__WHAT YOU WILL DO__: Every line below from the one containing "19: (370, 60)" through the one containing "39: (56, 204)" must be transcribed exactly. Omit all lines outside that stretch.

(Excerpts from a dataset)
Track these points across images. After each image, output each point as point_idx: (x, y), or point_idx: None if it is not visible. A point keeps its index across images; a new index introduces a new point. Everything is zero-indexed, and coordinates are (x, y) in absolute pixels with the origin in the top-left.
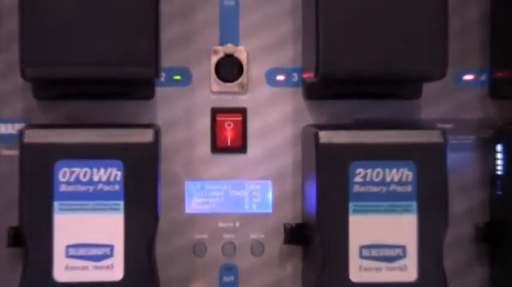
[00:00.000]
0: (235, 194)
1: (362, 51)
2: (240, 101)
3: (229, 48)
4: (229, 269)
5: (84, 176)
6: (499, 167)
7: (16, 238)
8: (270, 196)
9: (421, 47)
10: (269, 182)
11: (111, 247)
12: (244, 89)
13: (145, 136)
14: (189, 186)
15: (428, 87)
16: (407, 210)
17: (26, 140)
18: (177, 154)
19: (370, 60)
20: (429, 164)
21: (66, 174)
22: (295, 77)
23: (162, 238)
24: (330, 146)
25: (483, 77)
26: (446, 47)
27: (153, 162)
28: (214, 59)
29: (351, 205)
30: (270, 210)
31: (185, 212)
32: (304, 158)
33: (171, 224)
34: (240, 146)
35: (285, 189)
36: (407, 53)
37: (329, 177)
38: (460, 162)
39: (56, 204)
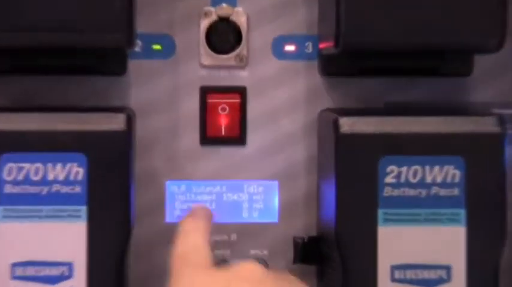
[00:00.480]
0: (231, 198)
1: (395, 14)
2: (238, 78)
3: (224, 9)
4: None
5: (36, 173)
6: None
7: None
8: (276, 200)
9: (472, 10)
10: (275, 183)
11: (70, 265)
12: (243, 62)
13: (115, 123)
14: (172, 187)
15: (480, 62)
16: (453, 220)
17: None
18: (156, 146)
19: (405, 26)
20: (482, 160)
21: (12, 171)
22: (309, 47)
23: (136, 254)
24: (354, 137)
25: None
26: (505, 11)
27: (124, 156)
28: (205, 23)
29: (381, 213)
30: (275, 219)
31: (166, 221)
32: (320, 153)
33: (147, 236)
34: (238, 137)
35: (295, 192)
36: (453, 17)
37: (352, 177)
38: None
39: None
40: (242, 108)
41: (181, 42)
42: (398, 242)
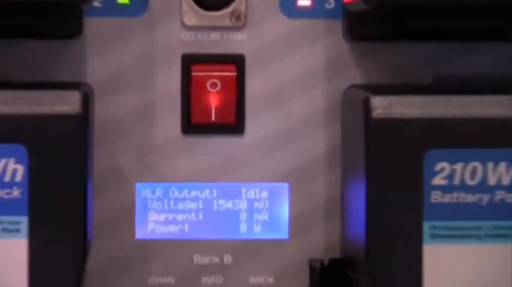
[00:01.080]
0: (225, 206)
1: None
2: (234, 43)
3: None
4: None
5: None
6: None
7: None
8: (285, 210)
9: None
10: (284, 187)
11: None
12: (240, 21)
13: (66, 104)
14: (144, 192)
15: None
16: None
17: None
18: (122, 135)
19: None
20: None
21: None
22: (331, 1)
23: (95, 283)
24: (391, 123)
25: None
26: None
27: (79, 149)
28: None
29: (427, 227)
30: (285, 235)
31: (135, 237)
32: (345, 145)
33: (111, 257)
34: (233, 123)
35: (311, 198)
36: None
37: (389, 177)
38: None
39: None
40: (239, 84)
41: None
42: (450, 266)
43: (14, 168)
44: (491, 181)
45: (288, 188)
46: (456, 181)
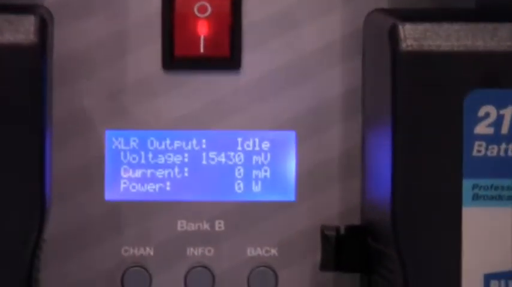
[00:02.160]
0: (216, 160)
1: None
2: None
3: None
4: None
5: None
6: None
7: None
8: (291, 165)
9: None
10: (290, 135)
11: None
12: None
13: (18, 31)
14: (115, 141)
15: None
16: None
17: None
18: (88, 71)
19: None
20: None
21: None
22: None
23: (55, 253)
24: (424, 57)
25: None
26: None
27: (34, 88)
28: None
29: (468, 186)
30: (291, 196)
31: (105, 198)
32: (367, 84)
33: (75, 223)
34: (227, 57)
35: (323, 151)
36: None
37: (421, 124)
38: None
39: None
40: (234, 8)
41: None
42: (495, 235)
43: None
44: None
45: (294, 137)
46: (504, 129)
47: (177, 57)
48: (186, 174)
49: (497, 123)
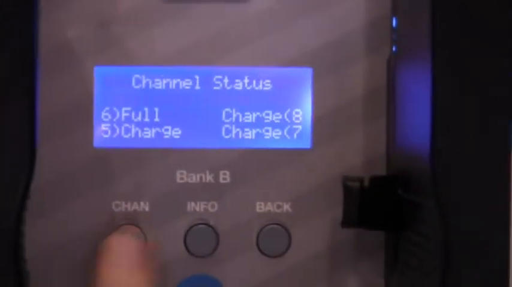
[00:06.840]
0: (221, 102)
1: None
2: None
3: None
4: None
5: None
6: None
7: None
8: (307, 107)
9: None
10: (306, 72)
11: None
12: None
13: None
14: (106, 78)
15: None
16: None
17: None
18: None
19: None
20: None
21: None
22: None
23: (39, 205)
24: None
25: None
26: None
27: (20, 17)
28: None
29: None
30: (307, 143)
31: (93, 144)
32: (398, 11)
33: (60, 173)
34: None
35: (344, 90)
36: None
37: (465, 57)
38: None
39: None
40: None
41: None
42: None
43: None
44: None
45: (311, 75)
46: None
47: None
48: (186, 117)
49: None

__EXERCISE SOLUTION__:
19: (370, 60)
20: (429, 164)
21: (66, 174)
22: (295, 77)
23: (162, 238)
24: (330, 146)
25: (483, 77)
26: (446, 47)
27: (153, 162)
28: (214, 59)
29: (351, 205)
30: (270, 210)
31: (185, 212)
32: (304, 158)
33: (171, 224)
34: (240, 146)
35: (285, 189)
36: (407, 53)
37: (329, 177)
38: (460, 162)
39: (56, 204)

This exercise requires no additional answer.